**Items listed in a dataset**

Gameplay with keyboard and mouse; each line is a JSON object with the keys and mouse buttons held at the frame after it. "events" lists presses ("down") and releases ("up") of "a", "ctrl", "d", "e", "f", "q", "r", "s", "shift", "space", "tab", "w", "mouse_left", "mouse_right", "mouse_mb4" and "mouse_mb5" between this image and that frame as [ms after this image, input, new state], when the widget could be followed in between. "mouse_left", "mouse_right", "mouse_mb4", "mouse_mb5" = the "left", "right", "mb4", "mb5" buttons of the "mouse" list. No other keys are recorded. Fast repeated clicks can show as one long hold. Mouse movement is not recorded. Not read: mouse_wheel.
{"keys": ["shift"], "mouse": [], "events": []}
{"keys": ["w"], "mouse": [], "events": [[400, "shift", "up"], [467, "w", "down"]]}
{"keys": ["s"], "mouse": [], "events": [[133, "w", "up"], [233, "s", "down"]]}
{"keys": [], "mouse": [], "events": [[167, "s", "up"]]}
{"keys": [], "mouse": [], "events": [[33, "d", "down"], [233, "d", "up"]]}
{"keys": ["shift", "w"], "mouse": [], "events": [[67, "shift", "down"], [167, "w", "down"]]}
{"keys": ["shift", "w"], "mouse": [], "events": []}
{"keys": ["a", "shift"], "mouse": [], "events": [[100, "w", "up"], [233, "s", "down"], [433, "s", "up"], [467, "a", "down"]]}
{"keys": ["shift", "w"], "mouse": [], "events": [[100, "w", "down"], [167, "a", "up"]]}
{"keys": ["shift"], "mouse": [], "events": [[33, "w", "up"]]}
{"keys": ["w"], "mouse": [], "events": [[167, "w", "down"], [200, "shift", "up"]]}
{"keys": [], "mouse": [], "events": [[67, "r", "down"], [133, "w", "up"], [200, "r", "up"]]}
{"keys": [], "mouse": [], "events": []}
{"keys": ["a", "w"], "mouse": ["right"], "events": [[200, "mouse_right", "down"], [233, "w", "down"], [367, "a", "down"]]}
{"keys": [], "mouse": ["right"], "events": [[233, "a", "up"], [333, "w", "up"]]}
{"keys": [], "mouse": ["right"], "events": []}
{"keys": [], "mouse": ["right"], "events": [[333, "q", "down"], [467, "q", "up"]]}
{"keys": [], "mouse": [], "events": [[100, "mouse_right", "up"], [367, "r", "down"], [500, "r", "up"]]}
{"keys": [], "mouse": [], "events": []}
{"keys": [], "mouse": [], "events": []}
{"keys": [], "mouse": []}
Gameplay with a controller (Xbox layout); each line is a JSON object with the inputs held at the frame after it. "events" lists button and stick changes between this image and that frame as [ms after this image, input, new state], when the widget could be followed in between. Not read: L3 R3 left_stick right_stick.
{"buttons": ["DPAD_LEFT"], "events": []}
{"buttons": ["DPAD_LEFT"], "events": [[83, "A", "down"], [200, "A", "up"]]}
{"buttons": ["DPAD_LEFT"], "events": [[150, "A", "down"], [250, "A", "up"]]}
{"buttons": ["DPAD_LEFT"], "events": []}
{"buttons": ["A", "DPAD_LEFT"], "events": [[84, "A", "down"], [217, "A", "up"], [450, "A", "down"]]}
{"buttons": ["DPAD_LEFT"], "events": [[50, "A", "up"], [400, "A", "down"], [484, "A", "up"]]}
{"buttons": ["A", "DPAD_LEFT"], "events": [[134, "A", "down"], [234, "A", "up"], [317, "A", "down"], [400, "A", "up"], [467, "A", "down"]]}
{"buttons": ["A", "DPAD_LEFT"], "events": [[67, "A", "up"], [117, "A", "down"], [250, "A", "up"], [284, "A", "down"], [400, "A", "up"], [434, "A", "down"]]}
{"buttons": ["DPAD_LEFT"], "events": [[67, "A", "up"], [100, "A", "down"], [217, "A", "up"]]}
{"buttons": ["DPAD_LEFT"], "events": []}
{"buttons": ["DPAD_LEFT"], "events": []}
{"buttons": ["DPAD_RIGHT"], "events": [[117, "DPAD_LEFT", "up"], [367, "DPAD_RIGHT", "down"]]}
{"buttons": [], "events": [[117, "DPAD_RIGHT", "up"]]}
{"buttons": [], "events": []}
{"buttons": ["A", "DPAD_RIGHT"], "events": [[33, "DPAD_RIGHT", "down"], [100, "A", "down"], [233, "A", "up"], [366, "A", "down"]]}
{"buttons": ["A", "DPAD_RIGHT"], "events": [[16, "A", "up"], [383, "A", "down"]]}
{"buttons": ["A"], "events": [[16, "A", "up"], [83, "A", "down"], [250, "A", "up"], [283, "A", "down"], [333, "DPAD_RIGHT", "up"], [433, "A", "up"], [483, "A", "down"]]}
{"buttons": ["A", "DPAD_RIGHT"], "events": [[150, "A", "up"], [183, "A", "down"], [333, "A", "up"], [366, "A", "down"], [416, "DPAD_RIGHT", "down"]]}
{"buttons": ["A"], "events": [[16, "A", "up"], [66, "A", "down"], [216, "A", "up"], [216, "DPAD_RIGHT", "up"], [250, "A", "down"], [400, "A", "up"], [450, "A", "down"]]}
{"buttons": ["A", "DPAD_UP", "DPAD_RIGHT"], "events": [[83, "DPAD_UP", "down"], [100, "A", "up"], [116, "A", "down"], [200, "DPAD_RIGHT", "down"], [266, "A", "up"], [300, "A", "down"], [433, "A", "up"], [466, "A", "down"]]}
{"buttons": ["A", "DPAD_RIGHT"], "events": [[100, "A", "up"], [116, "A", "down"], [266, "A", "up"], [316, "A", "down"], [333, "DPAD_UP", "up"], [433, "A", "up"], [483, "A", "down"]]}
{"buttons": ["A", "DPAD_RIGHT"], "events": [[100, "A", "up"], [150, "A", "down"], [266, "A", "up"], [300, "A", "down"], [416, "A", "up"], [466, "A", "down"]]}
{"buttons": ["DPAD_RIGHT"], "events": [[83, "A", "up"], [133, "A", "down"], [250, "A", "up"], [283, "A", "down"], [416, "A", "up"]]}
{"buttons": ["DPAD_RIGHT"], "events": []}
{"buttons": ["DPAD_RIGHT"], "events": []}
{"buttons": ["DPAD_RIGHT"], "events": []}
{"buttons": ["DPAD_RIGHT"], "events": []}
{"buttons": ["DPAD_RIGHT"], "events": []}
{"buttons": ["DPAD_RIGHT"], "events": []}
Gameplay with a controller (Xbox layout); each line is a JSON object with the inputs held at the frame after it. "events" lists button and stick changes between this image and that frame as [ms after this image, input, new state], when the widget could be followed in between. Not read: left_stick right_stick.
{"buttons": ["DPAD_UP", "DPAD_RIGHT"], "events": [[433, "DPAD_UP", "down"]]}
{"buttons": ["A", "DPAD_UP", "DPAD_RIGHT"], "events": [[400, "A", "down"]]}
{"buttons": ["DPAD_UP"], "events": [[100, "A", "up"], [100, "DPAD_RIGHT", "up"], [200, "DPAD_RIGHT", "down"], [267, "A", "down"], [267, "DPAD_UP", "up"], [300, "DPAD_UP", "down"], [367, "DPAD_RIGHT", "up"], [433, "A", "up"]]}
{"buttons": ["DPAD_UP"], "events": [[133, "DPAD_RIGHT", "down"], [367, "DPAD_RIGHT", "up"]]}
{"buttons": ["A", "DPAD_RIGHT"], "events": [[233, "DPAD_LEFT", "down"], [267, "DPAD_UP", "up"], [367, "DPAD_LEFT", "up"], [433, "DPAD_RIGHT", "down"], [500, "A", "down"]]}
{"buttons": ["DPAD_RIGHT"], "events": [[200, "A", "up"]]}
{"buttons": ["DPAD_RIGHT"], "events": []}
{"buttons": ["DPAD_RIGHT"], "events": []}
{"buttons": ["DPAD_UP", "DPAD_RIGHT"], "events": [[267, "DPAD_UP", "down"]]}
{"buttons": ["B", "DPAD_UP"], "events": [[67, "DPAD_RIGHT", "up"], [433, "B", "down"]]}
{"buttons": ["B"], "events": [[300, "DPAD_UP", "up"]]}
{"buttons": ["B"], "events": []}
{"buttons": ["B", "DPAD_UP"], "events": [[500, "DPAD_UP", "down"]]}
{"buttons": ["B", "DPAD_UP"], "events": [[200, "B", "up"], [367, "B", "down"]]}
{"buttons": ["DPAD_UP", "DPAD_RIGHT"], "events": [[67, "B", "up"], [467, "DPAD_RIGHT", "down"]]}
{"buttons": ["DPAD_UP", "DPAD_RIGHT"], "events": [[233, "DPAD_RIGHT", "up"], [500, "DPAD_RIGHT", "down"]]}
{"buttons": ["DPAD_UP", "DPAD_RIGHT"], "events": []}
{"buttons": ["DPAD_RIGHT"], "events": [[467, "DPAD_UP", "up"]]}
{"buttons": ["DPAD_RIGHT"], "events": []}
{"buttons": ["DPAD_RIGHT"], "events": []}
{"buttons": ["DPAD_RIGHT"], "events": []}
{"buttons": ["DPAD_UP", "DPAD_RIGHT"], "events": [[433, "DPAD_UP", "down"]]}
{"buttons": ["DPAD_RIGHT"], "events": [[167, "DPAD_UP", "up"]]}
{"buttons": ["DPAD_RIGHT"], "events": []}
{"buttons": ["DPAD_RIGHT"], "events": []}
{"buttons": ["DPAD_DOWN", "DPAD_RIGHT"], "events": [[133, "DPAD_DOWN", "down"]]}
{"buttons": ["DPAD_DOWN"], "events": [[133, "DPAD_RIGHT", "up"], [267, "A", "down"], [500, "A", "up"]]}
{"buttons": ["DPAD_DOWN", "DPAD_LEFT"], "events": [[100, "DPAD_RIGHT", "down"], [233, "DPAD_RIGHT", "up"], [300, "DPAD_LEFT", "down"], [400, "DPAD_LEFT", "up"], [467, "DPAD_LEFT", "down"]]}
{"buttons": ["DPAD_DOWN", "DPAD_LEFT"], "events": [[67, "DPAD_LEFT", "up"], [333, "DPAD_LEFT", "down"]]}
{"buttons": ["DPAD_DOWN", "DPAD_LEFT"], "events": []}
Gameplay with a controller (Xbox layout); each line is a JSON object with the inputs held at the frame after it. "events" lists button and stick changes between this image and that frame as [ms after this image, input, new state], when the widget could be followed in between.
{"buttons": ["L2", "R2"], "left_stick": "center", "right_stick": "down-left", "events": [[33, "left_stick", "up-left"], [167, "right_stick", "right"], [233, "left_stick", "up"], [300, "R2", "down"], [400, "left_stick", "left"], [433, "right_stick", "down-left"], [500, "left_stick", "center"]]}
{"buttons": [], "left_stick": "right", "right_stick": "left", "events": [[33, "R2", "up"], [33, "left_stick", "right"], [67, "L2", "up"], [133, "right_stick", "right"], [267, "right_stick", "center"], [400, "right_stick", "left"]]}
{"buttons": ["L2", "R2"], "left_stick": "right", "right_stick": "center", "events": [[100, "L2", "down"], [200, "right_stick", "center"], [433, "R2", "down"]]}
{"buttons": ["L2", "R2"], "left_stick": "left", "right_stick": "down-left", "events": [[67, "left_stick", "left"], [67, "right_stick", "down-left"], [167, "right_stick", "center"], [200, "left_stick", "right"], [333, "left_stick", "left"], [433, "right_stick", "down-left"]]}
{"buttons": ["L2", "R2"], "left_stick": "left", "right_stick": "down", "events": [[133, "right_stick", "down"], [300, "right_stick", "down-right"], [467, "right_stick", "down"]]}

**Problem description**
From the records above, return each line that has the string "controller".

**Answer to the problem**
Gameplay with a controller (Xbox layout); each line is a JSON object with the inputs held at the frame after it. "events" lists button and stick changes between this image and that frame as [ms after this image, input, new state], when the widget could be followed in between. Not read: L3 R3 left_stick right_stick.
Gameplay with a controller (Xbox layout); each line is a JSON object with the inputs held at the frame after it. "events" lists button and stick changes between this image and that frame as [ms after this image, input, new state], when the widget could be followed in between. Not read: left_stick right_stick.
Gameplay with a controller (Xbox layout); each line is a JSON object with the inputs held at the frame after it. "events" lists button and stick changes between this image and that frame as [ms after this image, input, new state], when the widget could be followed in between.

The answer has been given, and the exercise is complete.